▸ Exercise instructions
Make an exact copy of the entries below with the pictures removed.

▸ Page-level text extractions
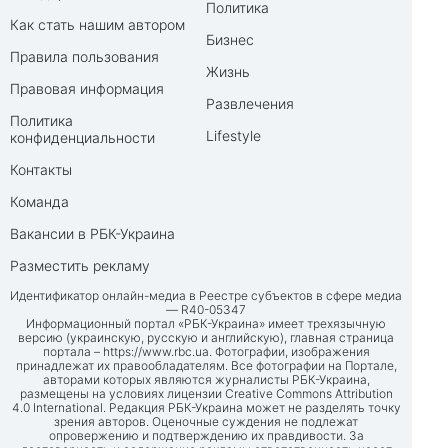
Политика
Как стать нашим автором
Бизнес
Правила пользования
Жизнь
Правовая информация
Развлечения
Политика
Lifestyle
конфиденциальности
Контакты
Команда
Вакансии в РБК-Украина
Разместить рекламу
Идентификатор онлайн-медиа в Реестре субъектов в сфере медиа
— R40-05347
Информационный портал «РБК-Украина» имеет трехязычную
версию (украинскую, русскую и английскую), главная страница
портала –
https://www.rbc.ua
. Фотографии, изображения
принадлежат их правообладателям. Все фотографии на Портале,
авторами которых являются журналисты РБК-Украина,
размещены на условиях лицензии Creative Commons Attribution
4.0 International. Редакция РБК-Украина может не разделять точку
зрения авторов. Оценочные суждения не подлежат
опровержению и подтверждению их правдивости. За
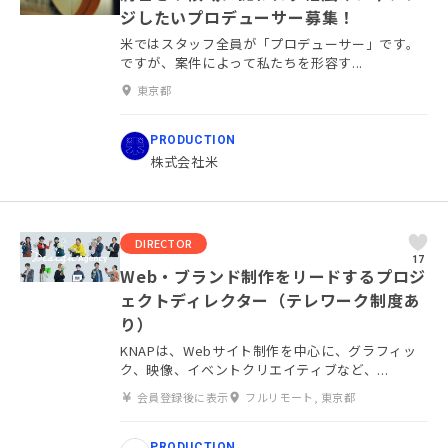
ジしたいプロデューサー募集！
米ではスタッフ全員が「プロデューサー」です。
ですが、案件によって私たちを形容す...
東京都
PRODUCTION
株式会社米
DIRECTOR
17
Web・ブランド制作をリードするプロジ
ェクトディレクター（テレワーク制度あ
り）
KNAPは、Webサイト制作を中心に、グラフィッ
ク、映像、イベントクリエイティブなど、...
会員登録後に表示
フルリモート, 東京都
PRODUCTION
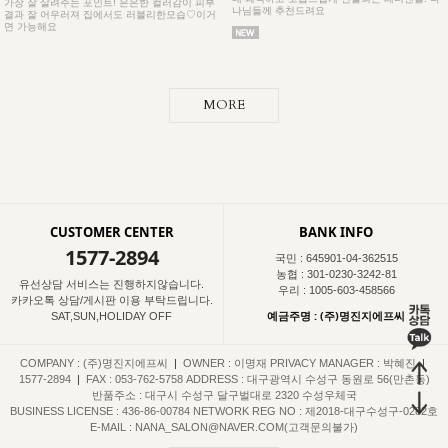
가장 잘 살려주는 포인트! 은은한 컬러감이 피부
나님들께 추천드려요
결과 잘 어우러져 집에서도 러블리한모습♡이거
면 가능해요
MORE
CUSTOMER CENTER
BANK INFO
1577-2894
국민 : 645901-04-362515
농협 : 301-0230-3242-81
유선상담 서비스는 진행하지않습니다.
우리 : 1005-603-458566
카카오톡 상담/게시판 이용 부탁드립니다.
예금주명 : (주)명진지에프씨
SAT,SUN,HOLIDAY OFF
COMPANY : (주)명진지에프씨
|
OWNER : 이명재
PRIVACY MANAGER : 박혜진
|
1577-2894
|
FAX : 053-762-5758
ADDRESS : 대구광역시 수성구 동원로 56(만촌동)
반품주소 : 대구시 수성구 달구벌대로 2320 수성우체국
BUSINESS LICENSE : 436-86-00784
NETWORK REG NO : 제2018-대구수성구-0282호
E-MAIL : NANA_SALON@NAVER.COM(고객문의불가)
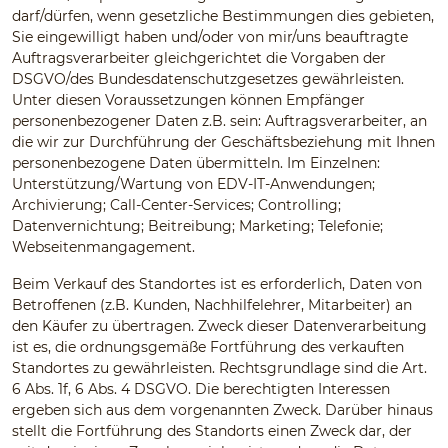
darf/dürfen, wenn gesetzliche Bestimmungen dies gebieten,
Sie eingewilligt haben und/oder von mir/uns beauftragte
Auftragsverarbeiter gleichgerichtet die Vorgaben der
DSGVO/des Bundesdatenschutzgesetzes gewährleisten.
Unter diesen Voraussetzungen können Empfänger
personenbezogener Daten z.B. sein: Auftragsverarbeiter, an
die wir zur Durchführung der Geschäftsbeziehung mit Ihnen
personenbezogene Daten übermitteln. Im Einzelnen:
Unterstützung/Wartung von EDV-IT-Anwendungen;
Archivierung; Call-Center-Services; Controlling;
Datenvernichtung; Beitreibung; Marketing; Telefonie;
Webseitenmangagement.
Beim Verkauf des Standortes ist es erforderlich, Daten von
Betroffenen (z.B. Kunden, Nachhilfelehrer, Mitarbeiter) an
den Käufer zu übertragen. Zweck dieser Datenverarbeitung
ist es, die ordnungsgemäße Fortführung des verkauften
Standortes zu gewährleisten. Rechtsgrundlage sind die Art.
6 Abs. 1f, 6 Abs. 4 DSGVO. Die berechtigten Interessen
ergeben sich aus dem vorgenannten Zweck. Darüber hinaus
stellt die Fortführung des Standorts einen Zweck dar, der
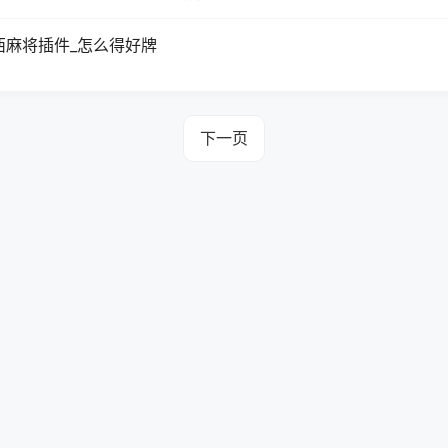
西麻将插件_怎么得好牌
下一页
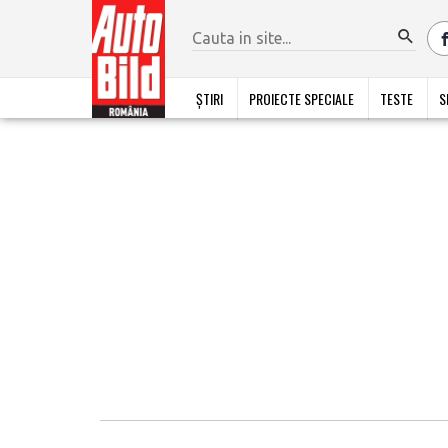
ȘTIRI
PROIECTE SPECIALE
TESTE
S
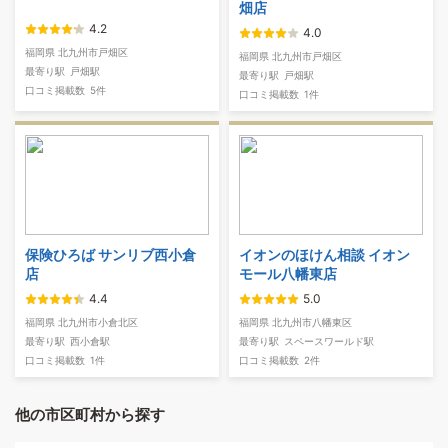
畑店
4.2
4.0
福岡県 北九州市戸畑区
福岡県 北九州市戸畑区
最寄り駅
戸畑駅
最寄り駅
戸畑駅
口コミ掲載数
5件
口コミ掲載数
1件
保険ひろば サンリブ西小倉
イオンのほけん相談 イオン
店
モール八幡東店
4.4
5.0
福岡県 北九州市小倉北区
福岡県 北九州市八幡東区
最寄り駅
西小倉駅
最寄り駅
スペースワールド駅
口コミ掲載数
1件
口コミ掲載数
2件
他の市区町村から探す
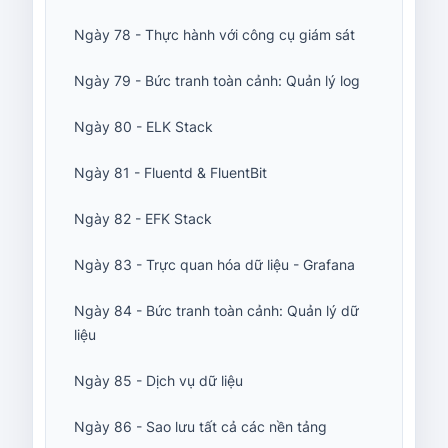
Ngày 78 - Thực hành với công cụ giám sát
Ngày 79 - Bức tranh toàn cảnh: Quản lý log
Ngày 80 - ELK Stack
Ngày 81 - Fluentd & FluentBit
Ngày 82 - EFK Stack
Ngày 83 - Trực quan hóa dữ liệu - Grafana
Ngày 84 - Bức tranh toàn cảnh: Quản lý dữ
liệu
Ngày 85 - Dịch vụ dữ liệu
Ngày 86 - Sao lưu tất cả các nền tảng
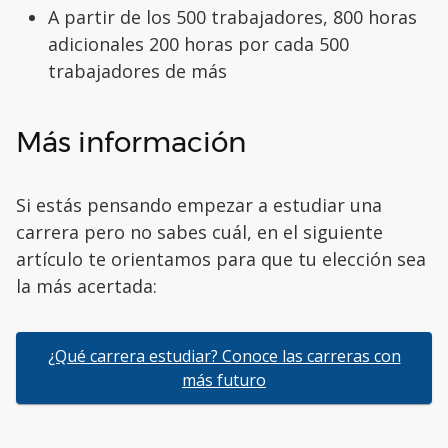
A partir de los 500 trabajadores, 800 horas
adicionales 200 horas por cada 500
trabajadores de más
Más información
Si estás pensando empezar a estudiar una
carrera pero no sabes cuál, en el siguiente
artículo te orientamos para que tu elección sea
la más acertada:
¿Qué carrera estudiar? Conoce las carreras con
más futuro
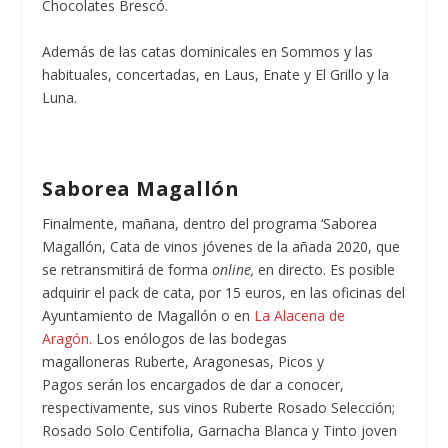
Chocolates Brescó.
Además de las catas dominicales en Sommos y las
habituales, concertadas, en Laus, Enate y El Grillo y la
Luna.
Saborea Magallón
Finalmente, mañana, dentro del programa ‘Saborea
Magallón, Cata de vinos jóvenes de la añada 2020, que
se retransmitirá de forma
online,
en directo. Es posible
adquirir el pack de cata, por 15 euros, en las oficinas del
Ayuntamiento de Magallón o en
La Alacena de
Aragón.
Los enólogos de las bodegas
magalloneras Ruberte, Aragonesas, Picos y
Pagos serán los encargados de dar a conocer,
respectivamente, sus vinos Ruberte Rosado Selección;
Rosado Solo Centifolia, Garnacha Blanca y Tinto joven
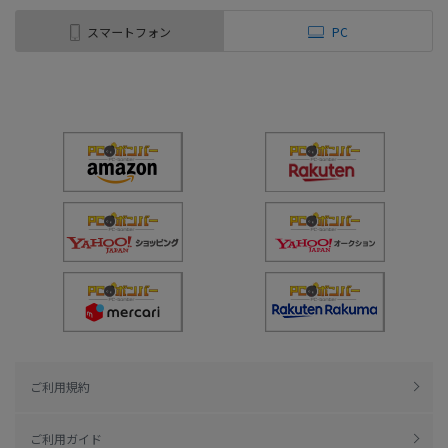
スマートフォン
PC
ご利用規約
ご利用ガイド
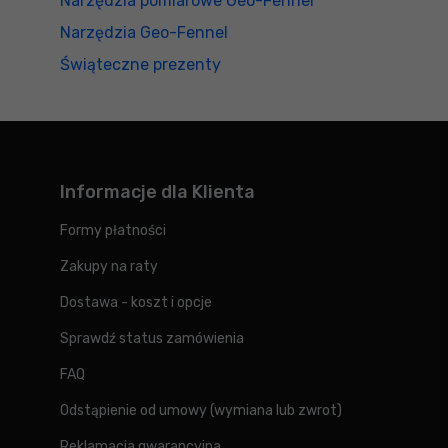
Narzędzia pomiarowe Geo-Fennel
Narzędzia Geo-Fennel
Świąteczne prezenty
Informacje dla Klienta
Formy płatności
Zakupy na raty
Dostawa - koszt i opcje
Sprawdź status zamówienia
FAQ
Odstąpienie od umowy (wymiana lub zwrot)
Reklamacja gwarancyjna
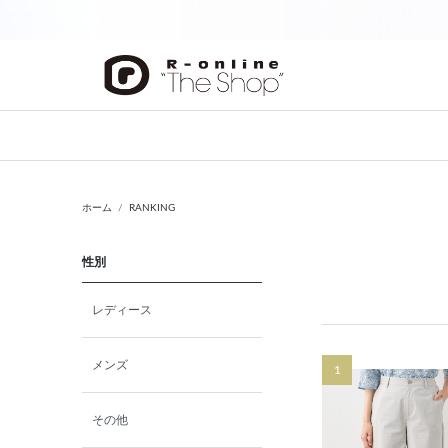
前の画像
ホーム
RANKING
性別
レディース
メンズ
1
その他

▸ Result of this task
Политика
Как стать нашим автором
Бизнес
Правила пользования
Жизнь
Правовая информация
Развлечения
Политика
Lifestyle
конфиденциальности
Контакты
Команда
Вакансии в РБК-Украина
Разместить рекламу
Идентификатор онлайн-медиа в Реестре субъектов в сфере медиа
— R40-05347
Информационный портал «РБК-Украина» имеет трехязычную
версию (украинскую, русскую и английскую), главная страница
портала –
https://www.rbc.ua
. Фотографии, изображения
принадлежат их правообладателям. Все фотографии на Портале,
авторами которых являются журналисты РБК-Украина,
размещены на условиях лицензии Creative Commons Attribution
4.0 International. Редакция РБК-Украина может не разделять точку
зрения авторов. Оценочные суждения не подлежат
опровержению и подтверждению их правдивости. За
ジしたいプロデューサー募集！
米ではスタッフ全員が「プロデューサー」です。
ですが、案件によって私たちを形容す...
東京都
PRODUCTION
株式会社米
DIRECTOR
17
Web・ブランド制作をリードするプロジ
ェクトディレクター（テレワーク制度あ
り）
KNAPは、Webサイト制作を中心に、グラフィッ
ク、映像、イベントクリエイティブなど、...
会員登録後に表示
フルリモート, 東京都
PRODUCTION
가장 잘 살려주는 포인트! 은은한 컬러감이 피부
나님들께 추천드려요
결과 잘 어우러져 집에서도 러블리한모습♡이거
면 가능해요
MORE
CUSTOMER CENTER
BANK INFO
1577-2894
국민 : 645901-04-362515
농협 : 301-0230-3242-81
유선상담 서비스는 진행하지않습니다.
우리 : 1005-603-458566
카카오톡 상담/게시판 이용 부탁드립니다.
예금주명 : (주)명진지에프씨
SAT,SUN,HOLIDAY OFF
COMPANY : (주)명진지에프씨
|
OWNER : 이명재
PRIVACY MANAGER : 박혜진
|
1577-2894
|
FAX : 053-762-5758
ADDRESS : 대구광역시 수성구 동원로 56(만촌동)
반품주소 : 대구시 수성구 달구벌대로 2320 수성우체국
BUSINESS LICENSE : 436-86-00784
NETWORK REG NO : 제2018-대구수성구-0282호
E-MAIL : NANA_SALON@NAVER.COM(고객문의불가)
darf/dürfen, wenn gesetzliche Bestimmungen dies gebieten,
Sie eingewilligt haben und/oder von mir/uns beauftragte
Auftragsverarbeiter gleichgerichtet die Vorgaben der
DSGVO/des Bundesdatenschutzgesetzes gewährleisten.
Unter diesen Voraussetzungen können Empfänger
personenbezogener Daten z.B. sein: Auftragsverarbeiter, an
die wir zur Durchführung der Geschäftsbeziehung mit Ihnen
personenbezogene Daten übermitteln. Im Einzelnen:
Unterstützung/Wartung von EDV-IT-Anwendungen;
Archivierung; Call-Center-Services; Controlling;
Datenvernichtung; Beitreibung; Marketing; Telefonie;
Webseitenmangagement.
Beim Verkauf des Standortes ist es erforderlich, Daten von
Betroffenen (z.B. Kunden, Nachhilfelehrer, Mitarbeiter) an
den Käufer zu übertragen. Zweck dieser Datenverarbeitung
ist es, die ordnungsgemäße Fortführung des verkauften
Standortes zu gewährleisten. Rechtsgrundlage sind die Art.
6 Abs. 1f, 6 Abs. 4 DSGVO. Die berechtigten Interessen
ergeben sich aus dem vorgenannten Zweck. Darüber hinaus
stellt die Fortführung des Standorts einen Zweck dar, der
西麻将插件_怎么得好牌
下一页
ȘTIRI
PROIECTE SPECIALE
TESTE
S
畑店
4.2
4.0
福岡県 北九州市戸畑区
福岡県 北九州市戸畑区
最寄り駅
戸畑駅
最寄り駅
戸畑駅
口コミ掲載数
5件
口コミ掲載数
1件
保険ひろば サンリブ西小倉
イオンのほけん相談 イオン
店
モール八幡東店
4.4
5.0
福岡県 北九州市小倉北区
福岡県 北九州市八幡東区
最寄り駅
西小倉駅
最寄り駅
スペースワールド駅
口コミ掲載数
1件
口コミ掲載数
2件
他の市区町村から探す
Ngày 78 - Thực hành với công cụ giám sát
Ngày 79 - Bức tranh toàn cảnh: Quản lý log
Ngày 80 - ELK Stack
Ngày 81 - Fluentd & FluentBit
Ngày 82 - EFK Stack
Ngày 83 - Trực quan hóa dữ liệu - Grafana
Ngày 84 - Bức tranh toàn cảnh: Quản lý dữ
liệu
Ngày 85 - Dịch vụ dữ liệu
Ngày 86 - Sao lưu tất cả các nền tảng
A partir de los 500 trabajadores, 800 horas
adicionales 200 horas por cada 500
trabajadores de más
Más información
Si estás pensando empezar a estudiar una
carrera pero no sabes cuál, en el siguiente
artículo te orientamos para que tu elección sea
la más acertada:
¿Qué carrera estudiar? Conoce las carreras con
más futuro
Chocolates Brescó.
Además de las catas dominicales en Sommos y las
habituales, concertadas, en Laus, Enate y El Grillo y la
Luna.
Saborea Magallón
Finalmente, mañana, dentro del programa ‘Saborea
Magallón, Cata de vinos jóvenes de la añada 2020, que
se retransmitirá de forma
online,
en directo. Es posible
adquirir el pack de cata, por 15 euros, en las oficinas del
Ayuntamiento de Magallón o en
La Alacena de
Aragón.
Los enólogos de las bodegas
magalloneras Ruberte, Aragonesas, Picos y
Pagos serán los encargados de dar a conocer,
respectivamente, sus vinos Ruberte Rosado Selección;
Rosado Solo Centifolia, Garnacha Blanca y Tinto joven
スマートフォン
PC
ご利用規約
ご利用ガイド
Narzędzia pomiarowe Geo-Fennel
Narzędzia Geo-Fennel
Świąteczne prezenty
Informacje dla Klienta
Formy płatności
Zakupy na raty
Dostawa - koszt i opcje
Sprawdź status zamówienia
FAQ
Odstąpienie od umowy (wymiana lub zwrot)
Reklamacja gwarancyjna
前の画像
ホーム
RANKING
性別
レディース
メンズ
1
その他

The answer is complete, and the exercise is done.